§ BRIEF:
All of the data, from the first line to the last, should be reproduced without alteration.

Document layout detection data
·····
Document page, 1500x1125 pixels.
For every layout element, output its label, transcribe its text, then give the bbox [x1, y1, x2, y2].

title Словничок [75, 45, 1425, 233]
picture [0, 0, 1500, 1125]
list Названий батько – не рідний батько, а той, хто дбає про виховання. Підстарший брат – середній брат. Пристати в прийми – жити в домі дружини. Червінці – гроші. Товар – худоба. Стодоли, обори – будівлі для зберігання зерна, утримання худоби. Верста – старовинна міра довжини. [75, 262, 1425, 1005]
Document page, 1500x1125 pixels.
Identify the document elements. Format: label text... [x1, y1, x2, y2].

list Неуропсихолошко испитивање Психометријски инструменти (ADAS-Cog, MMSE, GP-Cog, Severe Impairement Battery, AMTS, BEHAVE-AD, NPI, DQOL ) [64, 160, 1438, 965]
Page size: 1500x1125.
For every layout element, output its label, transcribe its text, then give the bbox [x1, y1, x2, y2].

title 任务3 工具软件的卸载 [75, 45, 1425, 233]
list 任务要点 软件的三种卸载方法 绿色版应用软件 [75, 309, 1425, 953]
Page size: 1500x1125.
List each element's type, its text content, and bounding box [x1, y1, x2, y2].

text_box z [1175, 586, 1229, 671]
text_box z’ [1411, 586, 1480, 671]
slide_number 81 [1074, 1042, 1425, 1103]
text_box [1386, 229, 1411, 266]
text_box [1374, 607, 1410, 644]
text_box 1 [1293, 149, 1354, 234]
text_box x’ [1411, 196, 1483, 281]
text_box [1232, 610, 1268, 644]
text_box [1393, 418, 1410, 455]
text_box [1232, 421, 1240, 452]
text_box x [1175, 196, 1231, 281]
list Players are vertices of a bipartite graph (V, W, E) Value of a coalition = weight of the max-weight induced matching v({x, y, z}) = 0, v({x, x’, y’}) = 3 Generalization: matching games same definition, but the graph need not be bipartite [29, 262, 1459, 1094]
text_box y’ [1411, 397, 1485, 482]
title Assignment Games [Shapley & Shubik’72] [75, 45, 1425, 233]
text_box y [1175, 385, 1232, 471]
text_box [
·····
§ REPLY TO THE EXERCISE:
Document page, 1500x1125 pixels.
For every layout element, output its label, transcribe its text, then give the bbox [x1, y1, x2, y2].

title Словничок [75, 45, 1425, 233]
picture [0, 0, 1500, 1125]
list Названий батько – не рідний батько, а той, хто дбає про виховання. Підстарший брат – середній брат. Пристати в прийми – жити в домі дружини. Червінці – гроші. Товар – худоба. Стодоли, обори – будівлі для зберігання зерна, утримання худоби. Верста – старовинна міра довжини. [75, 262, 1425, 1005]
Document page, 1500x1125 pixels.
Identify the document elements. Format: label text... [x1, y1, x2, y2].

list Неуропсихолошко испитивање Психометријски инструменти (ADAS-Cog, MMSE, GP-Cog, Severe Impairement Battery, AMTS, BEHAVE-AD, NPI, DQOL ) [64, 160, 1438, 965]
Page size: 1500x1125.
For every layout element, output its label, transcribe its text, then give the bbox [x1, y1, x2, y2].

title 任务3 工具软件的卸载 [75, 45, 1425, 233]
list 任务要点 软件的三种卸载方法 绿色版应用软件 [75, 309, 1425, 953]
Page size: 1500x1125.
List each element's type, its text content, and bounding box [x1, y1, x2, y2].

text_box z [1175, 586, 1229, 671]
text_box z’ [1411, 586, 1480, 671]
slide_number 81 [1074, 1042, 1425, 1103]
text_box [1386, 229, 1411, 266]
text_box [1374, 607, 1410, 644]
text_box 1 [1293, 149, 1354, 234]
text_box x’ [1411, 196, 1483, 281]
text_box [1232, 610, 1268, 644]
text_box [1393, 418, 1410, 455]
text_box [1232, 421, 1240, 452]
text_box x [1175, 196, 1231, 281]
list Players are vertices of a bipartite graph (V, W, E) Value of a coalition = weight of the max-weight induced matching v({x, y, z}) = 0, v({x, x’, y’}) = 3 Generalization: matching games same definition, but the graph need not be bipartite [29, 262, 1459, 1094]
text_box y’ [1411, 397, 1485, 482]
title Assignment Games [Shapley & Shubik’72] [75, 45, 1425, 233]
text_box y [1175, 385, 1232, 471]
text_box [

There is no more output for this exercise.